--- START ---

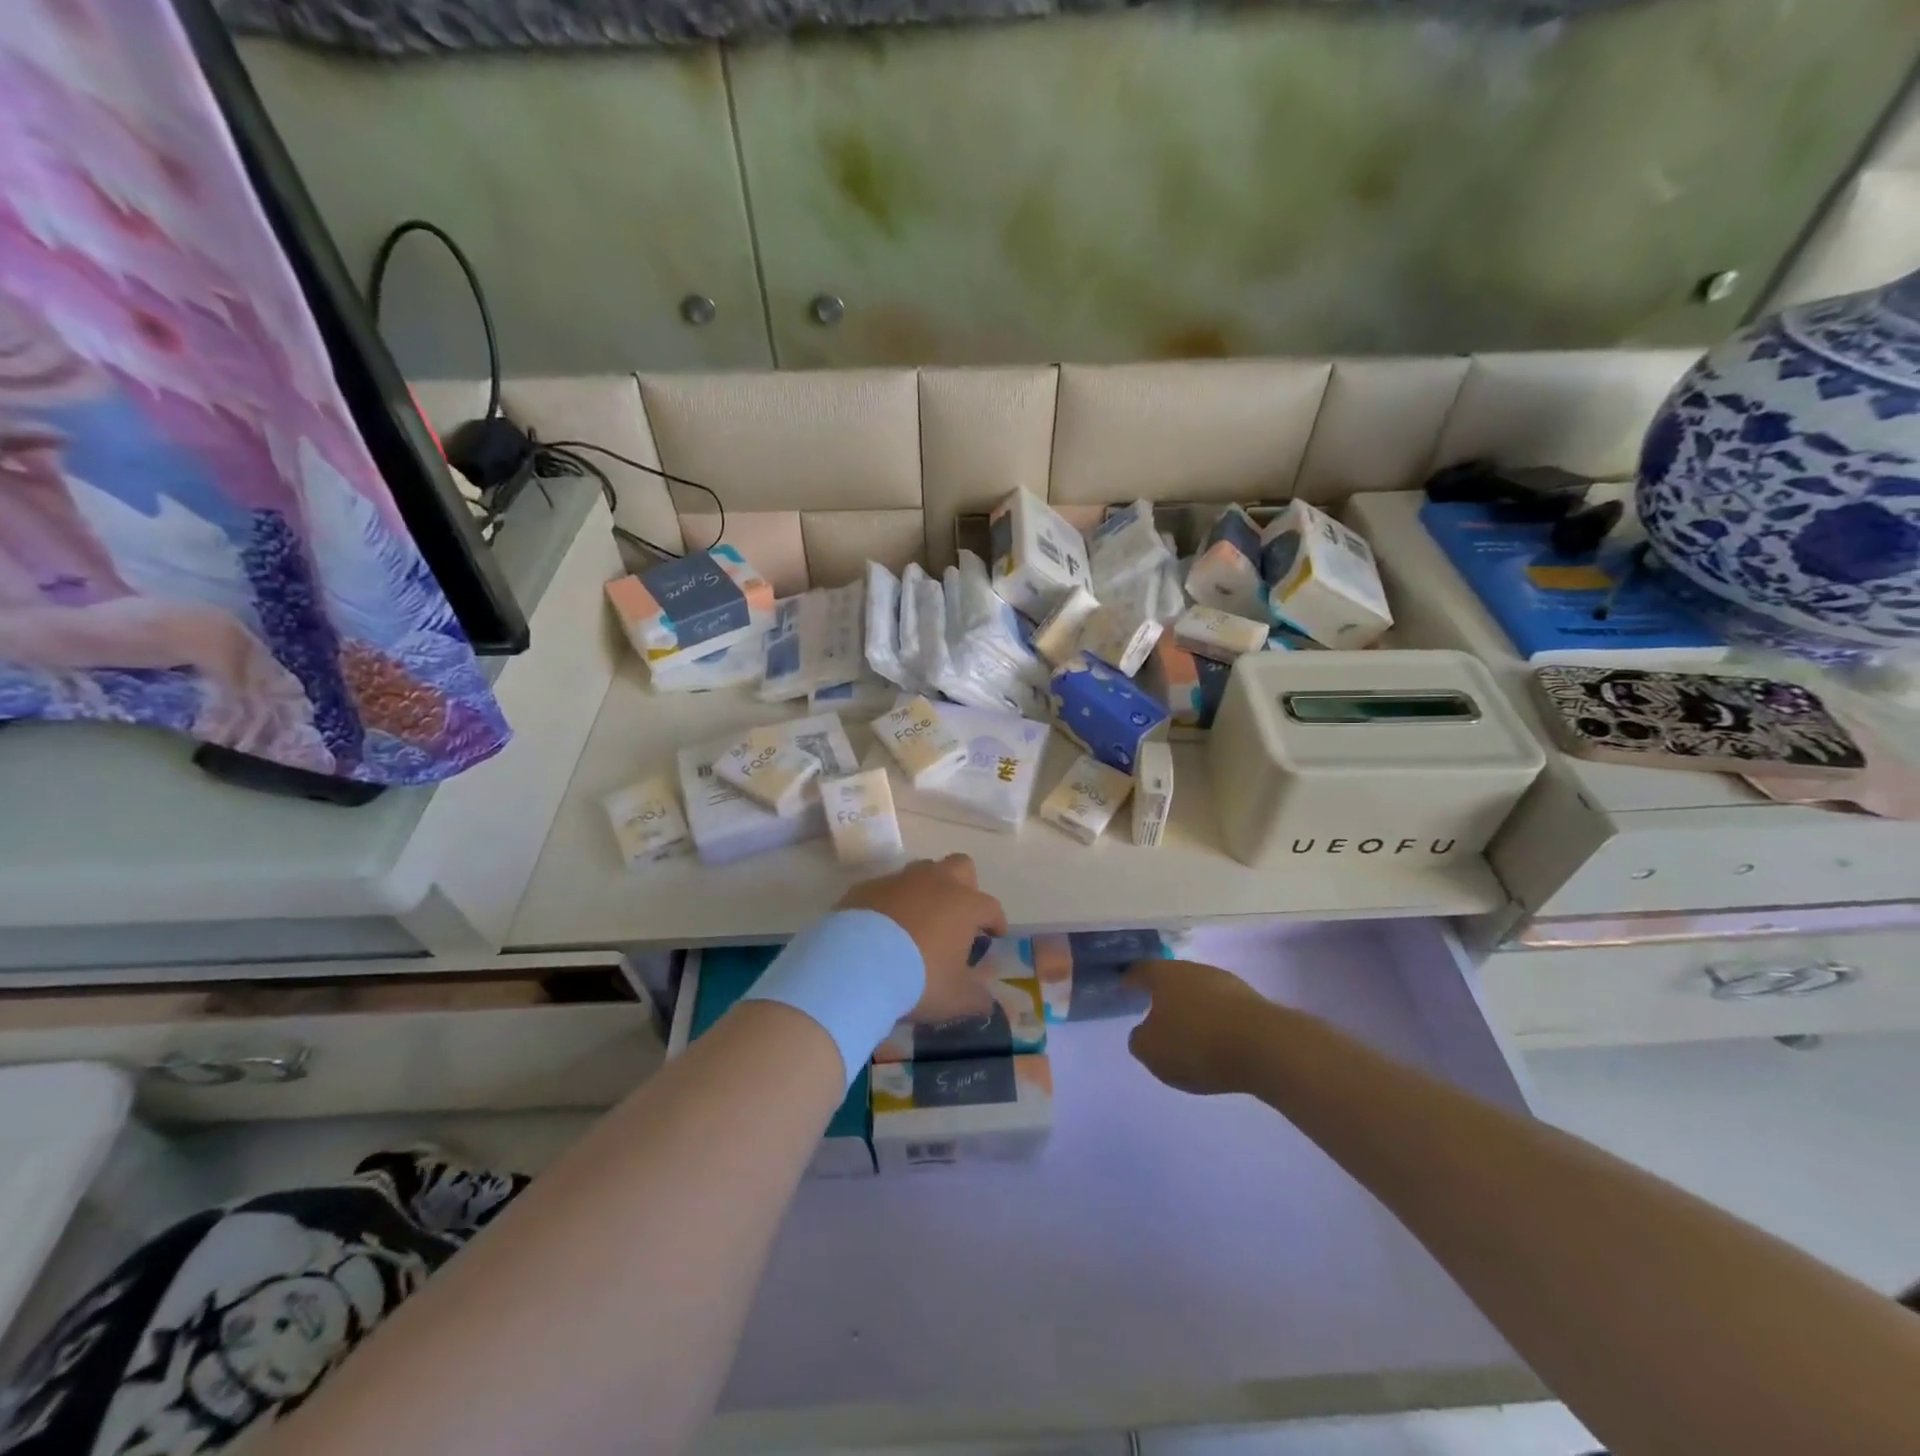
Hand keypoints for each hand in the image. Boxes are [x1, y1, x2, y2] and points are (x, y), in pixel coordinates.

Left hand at [838, 855, 1006, 1021]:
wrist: (856, 964)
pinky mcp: (867, 887)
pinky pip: (886, 888)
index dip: (996, 921)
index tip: (994, 936)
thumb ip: (977, 998)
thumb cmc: (918, 979)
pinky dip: (891, 902)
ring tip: (919, 920)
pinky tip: (883, 927)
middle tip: (958, 915)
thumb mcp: (956, 999)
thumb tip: (986, 1001)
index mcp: (964, 905)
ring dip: (926, 890)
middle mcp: (935, 882)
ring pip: (922, 871)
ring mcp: (899, 880)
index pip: (991, 906)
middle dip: (965, 886)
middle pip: (961, 867)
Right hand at [1124, 959, 1274, 1095]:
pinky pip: (1223, 1009)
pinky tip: (1215, 1041)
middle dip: (1163, 995)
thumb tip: (1144, 1032)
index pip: (1139, 972)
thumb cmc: (1196, 1044)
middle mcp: (1193, 969)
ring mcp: (1226, 982)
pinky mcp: (1252, 1001)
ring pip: (1199, 992)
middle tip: (1155, 1013)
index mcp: (1163, 975)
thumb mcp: (1151, 1051)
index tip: (1124, 990)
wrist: (1265, 1047)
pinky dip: (1215, 1021)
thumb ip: (1139, 1040)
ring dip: (1192, 1008)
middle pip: (1172, 978)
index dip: (1130, 981)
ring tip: (1187, 1031)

--- END ---

* [Task description]: No pictures belong in the copy. Repeat the entries exactly.

* [Result of the task]:
Hand keypoints for each hand in the image. Boxes are [x1, y1, x2, y2] and points are (x, y), in pixel coordinates.

Left hand at [838, 855, 1006, 1021]:
wrist: (856, 964)
pinky mcp: (867, 887)
pinky pip: (886, 888)
index dip: (996, 921)
index tip: (994, 936)
thumb ip: (977, 998)
thumb cmc: (918, 979)
pinky dip: (891, 902)
ring tip: (919, 920)
pinky tip: (883, 927)
middle tip: (958, 915)
thumb mcp: (956, 999)
thumb tip: (986, 1001)
index mcp: (964, 905)
ring dip: (926, 890)
middle mcp: (935, 882)
ring pip: (922, 871)
ring mcp: (899, 880)
index pip: (991, 906)
middle dip: (965, 886)
middle pip: (961, 867)
Right hand at [1124, 959, 1274, 1095]:
pinky pip: (1223, 1009)
pinky tip: (1215, 1041)
middle dip: (1163, 995)
thumb tip: (1144, 1032)
index pip: (1139, 972)
thumb cmc: (1196, 1044)
middle mcp: (1193, 969)
ring mcp: (1226, 982)
pinky mcp: (1252, 1001)
ring pip: (1199, 992)
middle tip: (1155, 1013)
index mcp: (1163, 975)
thumb mcp: (1151, 1051)
index tip: (1124, 990)
wrist: (1265, 1047)
pinky dip: (1215, 1021)
thumb ip: (1139, 1040)
ring dip: (1192, 1008)
middle pip: (1172, 978)
index dip: (1130, 981)
ring tip: (1187, 1031)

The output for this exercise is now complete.